BEGIN

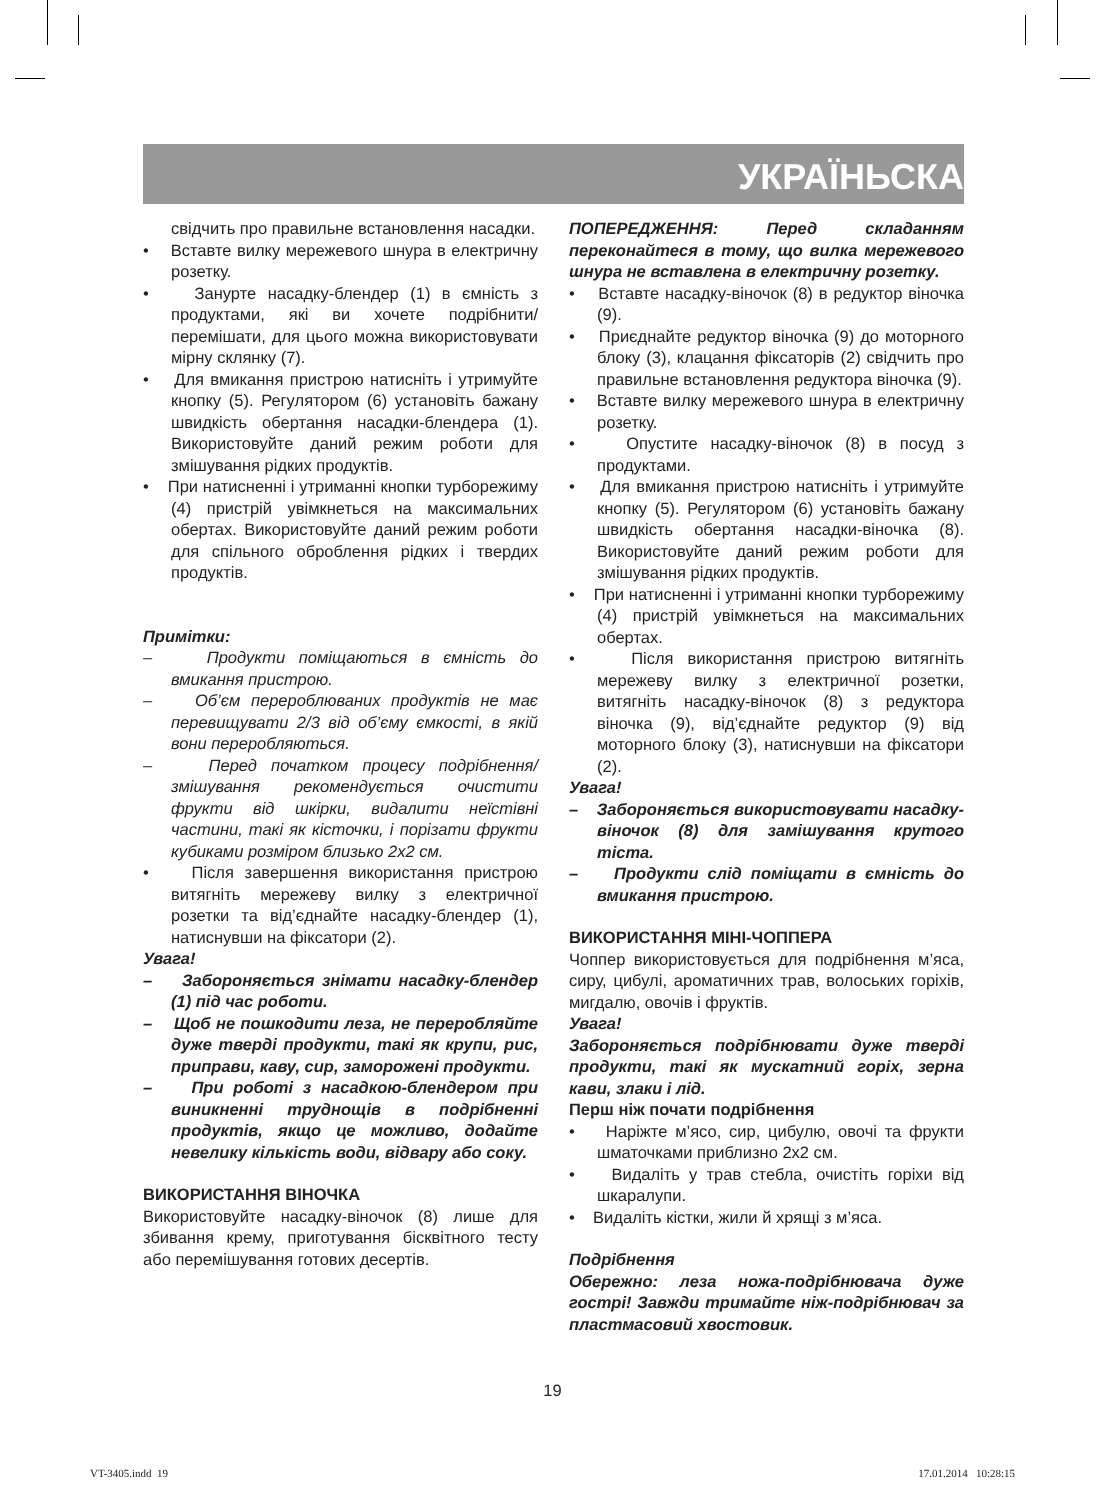УКРАЇНЬСКА
свідчить про правильне встановлення насадки.
• Вставте вилку мережевого шнура в електричну розетку.
• Занурте насадку-блендер (1) в ємність з продуктами, які ви хочете подрібнити/перемішати, для цього можна використовувати мірну склянку (7).
• Для вмикання пристрою натисніть і утримуйте кнопку (5). Регулятором (6) установіть бажану швидкість обертання насадки-блендера (1). Використовуйте даний режим роботи для змішування рідких продуктів.
• При натисненні і утриманні кнопки турборежиму (4) пристрій увімкнеться на максимальних обертах. Використовуйте даний режим роботи для спільного оброблення рідких і твердих продуктів.
Примітки:
– Продукти поміщаються в ємність до вмикання пристрою.
– Об’єм перероблюваних продуктів не має перевищувати 2/3 від об’єму ємкості, в якій вони переробляються.
– Перед початком процесу подрібнення/змішування рекомендується очистити фрукти від шкірки, видалити неїстівні частини, такі як кісточки, і порізати фрукти кубиками розміром близько 2х2 см.
• Після завершення використання пристрою витягніть мережеву вилку з електричної розетки та від’єднайте насадку-блендер (1), натиснувши на фіксатори (2).
Увага!
– Забороняється знімати насадку-блендер (1) під час роботи.
– Щоб не пошкодити леза, не переробляйте дуже тверді продукти, такі як крупи, рис, приправи, каву, сир, заморожені продукти.
– При роботі з насадкою-блендером при виникненні труднощів в подрібненні продуктів, якщо це можливо, додайте невелику кількість води, відвару або соку.
ВИКОРИСТАННЯ ВІНОЧКА
Використовуйте насадку-віночок (8) лише для збивання крему, приготування бісквітного тесту або перемішування готових десертів.
ПОПЕРЕДЖЕННЯ: Перед складанням переконайтеся в тому, що вилка мережевого шнура не вставлена в електричну розетку.
• Вставте насадку-віночок (8) в редуктор віночка (9).
• Приєднайте редуктор віночка (9) до моторного блоку (3), клацання фіксаторів (2) свідчить про правильне встановлення редуктора віночка (9).
• Вставте вилку мережевого шнура в електричну розетку.
• Опустите насадку-віночок (8) в посуд з продуктами.
• Для вмикання пристрою натисніть і утримуйте кнопку (5). Регулятором (6) установіть бажану швидкість обертання насадки-віночка (8). Використовуйте даний режим роботи для змішування рідких продуктів.
• При натисненні і утриманні кнопки турборежиму (4) пристрій увімкнеться на максимальних обертах.
• Після використання пристрою витягніть мережеву вилку з електричної розетки, витягніть насадку-віночок (8) з редуктора віночка (9), від’єднайте редуктор (9) від моторного блоку (3), натиснувши на фіксатори (2).
Увага!
– Забороняється використовувати насадку-віночок (8) для замішування крутого тіста.
– Продукти слід поміщати в ємність до вмикання пристрою.
ВИКОРИСТАННЯ МІНІ-ЧОППЕРА
Чоппер використовується для подрібнення м’яса, сиру, цибулі, ароматичних трав, волоських горіхів, мигдалю, овочів і фруктів.
Увага!
Забороняється подрібнювати дуже тверді продукти, такі як мускатний горіх, зерна кави, злаки і лід.
Перш ніж почати подрібнення
• Наріжте м’ясо, сир, цибулю, овочі та фрукти шматочками приблизно 2х2 см.
• Видаліть у трав стебла, очистіть горіхи від шкаралупи.
• Видаліть кістки, жили й хрящі з м’яса.
Подрібнення
Обережно: леза ножа-подрібнювача дуже гострі! Завжди тримайте ніж-подрібнювач за пластмасовий хвостовик.
19
VT-3405.indd 19 17.01.2014 10:28:15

END

**About this task:** In full and without any pictures, print the listing above exactly.

**Answer space:**
УКРАЇНЬСКА
свідчить про правильне встановлення насадки.
• Вставте вилку мережевого шнура в електричну розетку.
• Занурте насадку-блендер (1) в ємність з продуктами, які ви хочете подрібнити/перемішати, для цього можна використовувати мірну склянку (7).
• Для вмикання пристрою натисніть і утримуйте кнопку (5). Регулятором (6) установіть бажану швидкість обертання насадки-блендера (1). Використовуйте даний режим роботи для змішування рідких продуктів.
• При натисненні і утриманні кнопки турборежиму (4) пристрій увімкнеться на максимальних обертах. Використовуйте даний режим роботи для спільного оброблення рідких і твердих продуктів.
Примітки:
– Продукти поміщаються в ємність до вмикання пристрою.
– Об’єм перероблюваних продуктів не має перевищувати 2/3 від об’єму ємкості, в якій вони переробляються.
– Перед початком процесу подрібнення/змішування рекомендується очистити фрукти від шкірки, видалити неїстівні частини, такі як кісточки, і порізати фрукти кубиками розміром близько 2х2 см.
• Після завершення використання пристрою витягніть мережеву вилку з електричної розетки та від’єднайте насадку-блендер (1), натиснувши на фіксатори (2).
Увага!
– Забороняється знімати насадку-блендер (1) під час роботи.
– Щоб не пошкодити леза, не переробляйте дуже тверді продукти, такі як крупи, рис, приправи, каву, сир, заморожені продукти.
– При роботі з насадкою-блендером при виникненні труднощів в подрібненні продуктів, якщо це можливо, додайте невелику кількість води, відвару або соку.
ВИКОРИСТАННЯ ВІНОЧКА
Використовуйте насадку-віночок (8) лише для збивання крему, приготування бісквітного тесту або перемішування готових десертів.
ПОПЕРЕДЖЕННЯ: Перед складанням переконайтеся в тому, що вилка мережевого шнура не вставлена в електричну розетку.
• Вставте насадку-віночок (8) в редуктор віночка (9).
• Приєднайте редуктор віночка (9) до моторного блоку (3), клацання фіксаторів (2) свідчить про правильне встановлення редуктора віночка (9).
• Вставте вилку мережевого шнура в електричну розетку.
• Опустите насадку-віночок (8) в посуд з продуктами.
• Для вмикання пристрою натисніть і утримуйте кнопку (5). Регулятором (6) установіть бажану швидкість обертання насадки-віночка (8). Використовуйте даний режим роботи для змішування рідких продуктів.
• При натисненні і утриманні кнопки турборежиму (4) пристрій увімкнеться на максимальних обертах.
• Після використання пристрою витягніть мережеву вилку з електричної розетки, витягніть насадку-віночок (8) з редуктора віночка (9), від’єднайте редуктор (9) від моторного блоку (3), натиснувши на фіксатори (2).
Увага!
– Забороняється використовувати насадку-віночок (8) для замішування крутого тіста.
– Продукти слід поміщати в ємність до вмикання пристрою.
ВИКОРИСТАННЯ МІНІ-ЧОППЕРА
Чоппер використовується для подрібнення м’яса, сиру, цибулі, ароматичних трав, волоських горіхів, мигдалю, овочів і фруктів.
Увага!
Забороняється подрібнювати дуже тверді продукти, такі як мускатний горіх, зерна кави, злаки і лід.
Перш ніж почати подрібнення
• Наріжте м’ясо, сир, цибулю, овочі та фрукти шматочками приблизно 2х2 см.
• Видаліть у трав стебла, очистіть горіхи від шкаралупи.
• Видаліть кістки, жили й хрящі з м’яса.
Подрібнення
Обережно: леза ножа-подрібнювача дуже гострі! Завжди тримайте ніж-подрібнювач за пластмасовий хвостовик.
19
VT-3405.indd 19 17.01.2014 10:28:15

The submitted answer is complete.